Mockingbird, mysteries, Shakespeare, and more

Recently departed Harper Lee's To Kill a Mockingbird, adapted for the stage by Christopher Sergel, gets a big production by the Resident Ensemble Players, the professional company at the University of Delaware (March 2 - 20). Mystery queen Agatha Christie is represented by her stage classic The Mousetrap (March 8 - 27) at Princeton's McCarter Theatre, and at Hedgerow Theatre Company by Jared Reed's new adaptation of her first novel, The Mysterious Affair at Styles (March 17 - May 8), which introduces Belgian detective Hercule Poirot.

Other classics in March include two major Shakespeare productions: Lantern Theater Company's As You Like It (March 10 - April 17), featuring Barrymore winner Liz Filios, and People's Light & Theatre’s Richard III (March 16 - April 24), with Pete Pryor reprising the title role, for which he won a Barrymore with Lantern in 2006. Samantha Reading, who's impressively staged Shakespeare for Revolution Shakespeare and the Delaware Shakespeare Festival, directs.

Quintessence Theatre Group in Mt.
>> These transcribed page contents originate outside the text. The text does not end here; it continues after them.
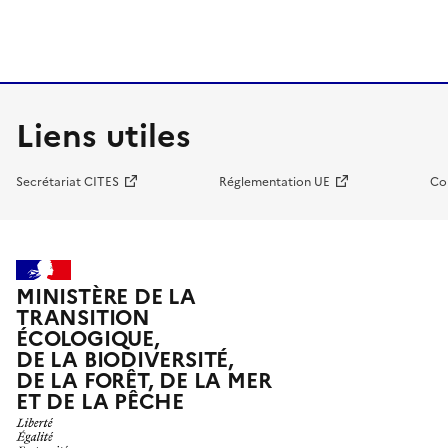
Liens utiles
Secrétariat CITES
Réglementation UE
Co
MINISTÈRE DE LA
TRANSITION
ÉCOLOGIQUE,
DE LA BIODIVERSITÉ,
DE LA FORÊT, DE LA MER
ET DE LA PÊCHE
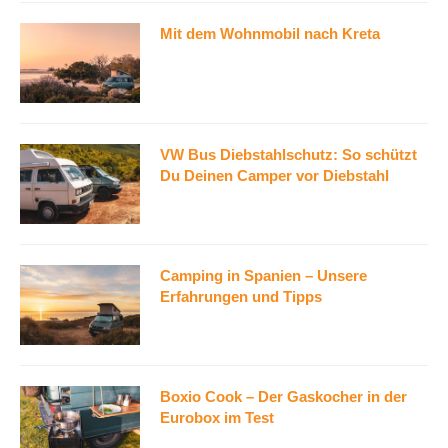
Mit dem Wohnmobil nach Kreta
VW Bus Diebstahlschutz: So schützt
Du Deinen Camper vor Diebstahl
Camping in Spanien – Unsere
Erfahrungen und Tipps
Boxio Cook – Der Gaskocher in der
Eurobox im Test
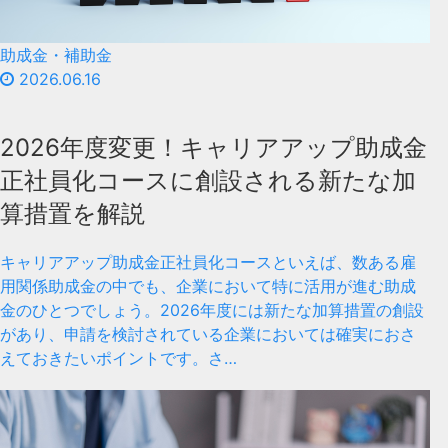
助成金・補助金
2026.06.16
2026年度変更！キャリアアップ助成金
正社員化コースに創設される新たな加
算措置を解説
キャリアアップ助成金正社員化コースといえば、数ある雇
用関係助成金の中でも、企業において特に活用が進む助成
金のひとつでしょう。2026年度には新たな加算措置の創設
があり、申請を検討されている企業においては確実におさ
えておきたいポイントです。さ…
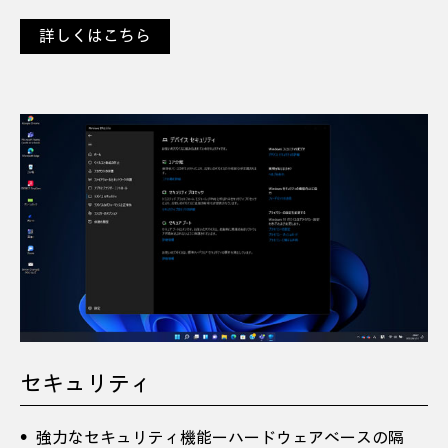
詳しくはこちら
セキュリティ
強力なセキュリティ機能ーハードウェアベースの隔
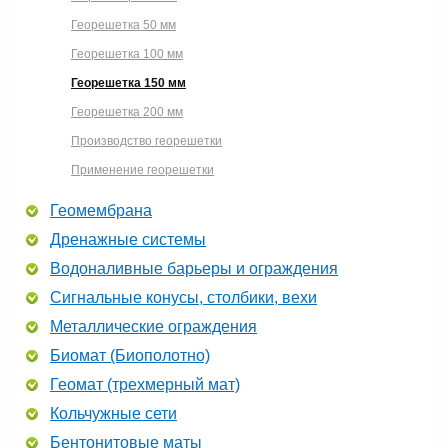
Георешетка 50 мм
Георешетка 100 мм
Георешетка 150 мм
Георешетка 200 мм
Производство георешетки
Применение георешетки
Геомембрана
Дренажные системы
Водоналивные барьеры и ограждения
Сигнальные конусы, столбики, вехи
Металлические ограждения
Биомат (Биополотно)
Геомат (трехмерный мат)
Кольчужные сети
Бентонитовые маты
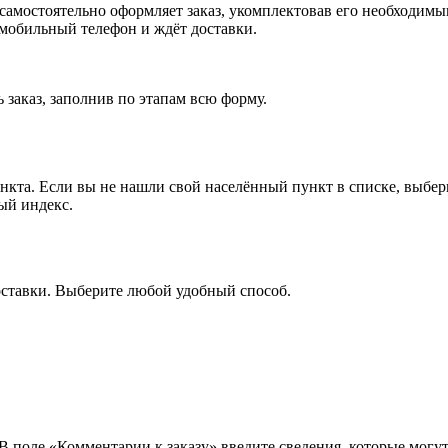
, самостоятельно оформляет заказ, укомплектовав его необходим
 мобильный телефон и ждёт доставки.
 заказ, заполнив по этапам всю форму.
ункта. Если вы не нашли свой населённый пункт в списке, выбе
ый индекс.
оставки. Выберите любой удобный способ.
 В поле «Комментарии к заказу» введите сведения, которые могу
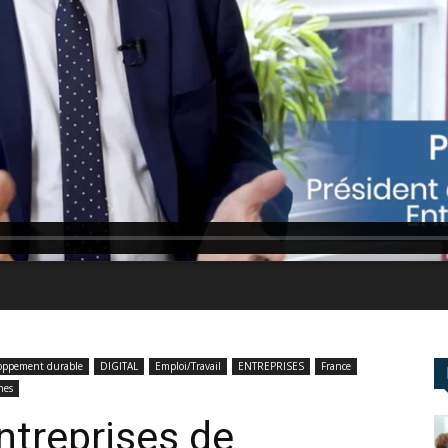
oppement durable
DIGITAL
Emploi/Travail
ENTREPRISES
France
nes
ntreprises de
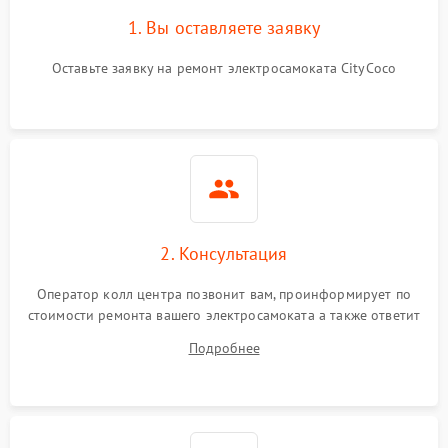
1. Вы оставляете заявку
Оставьте заявку на ремонт электросамоката CityCoco
2. Консультация
Оператор колл центра позвонит вам, проинформирует по
стоимости ремонта вашего электросамоката а также ответит
на все ваши вопросы.
Подробнее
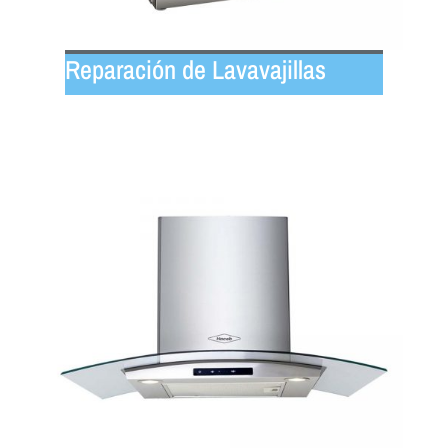
Reparación de Lavavajillas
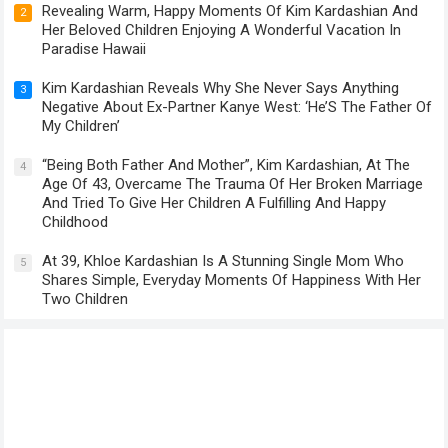
Revealing Warm, Happy Moments Of Kim Kardashian And
2
Her Beloved Children Enjoying A Wonderful Vacation In
Paradise Hawaii
Kim Kardashian Reveals Why She Never Says Anything
3
Negative About Ex-Partner Kanye West: ‘He’S The Father Of
My Children’
“Being Both Father And Mother”, Kim Kardashian, At The
4
Age Of 43, Overcame The Trauma Of Her Broken Marriage
And Tried To Give Her Children A Fulfilling And Happy
Childhood
At 39, Khloe Kardashian Is A Stunning Single Mom Who
5
Shares Simple, Everyday Moments Of Happiness With Her
Two Children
Airy begins its spring repertory with George Bernard Shaw's Saint Joan (March 16 - April 22, rotating with Christopher Marlowe's Doctor Faustus), with Leigha Kato playing the iconic saint, directed by Rebecca Wright.

From unscripted to prequel, plus Wilson and An Octoroon

Tongue & Groove — "Philly's unique unscripted theater company" (its way of saying "improv" without sounding like the more humor-and-game-oriented improvisation most people know) returns with a new format, Art (March 11). We're asked to anonymously submit the title of a fictional work of art based on a true transitional moment in our lives, from which the ensemble instantly creates a life-inspires-art-inspires-life-inspires-art theater piece in their emotionally genuine long-form style.

The Arden Theatre Company returns to August Wilson with Two Trains Running (March 10 - April 10), part of the black playwright's Century Cycle, set in 1969 Pittsburgh during the civil rights movement. The Wilma Theater's An Octoroon (March 16 - April 10) is Branden Jacobs-Jenkins's provocative adaptation of Dion Boucicault's 1859 antebellum melodrama The Octoroon, with original music by Ill Doots. (Here's my BSR review.)

The Walnut Street Theatre's Peter and the Starcatcher (March 15 - May 1) is the Tony Award-winning Peter Pan origin story, adapted by Rick Elice from the 2006 novel for children by Dave Barry and Ridley Pearson.

Final curtain at Society Hill Playhouse

Goodbye to the Society Hill Playhouse, a fixture on 8th Street between Lombard and South since 1959. Founders Jay and Deen Kogan produced hundreds of plays and provided space for new companies. The world-premiere Liberty City Radio Theatre, a “live show in the style of old time radio,” runs March 4 and 5 in the Red Room. There’s also an indoor yard sale on March 13. Noir at the Bar: The Final Curtain (an evening of fiction readings) is coming on March 19, and a March 25 farewell party for all who've worked at SHP over the years are the last events scheduled before the venerable building becomes . . . apartments.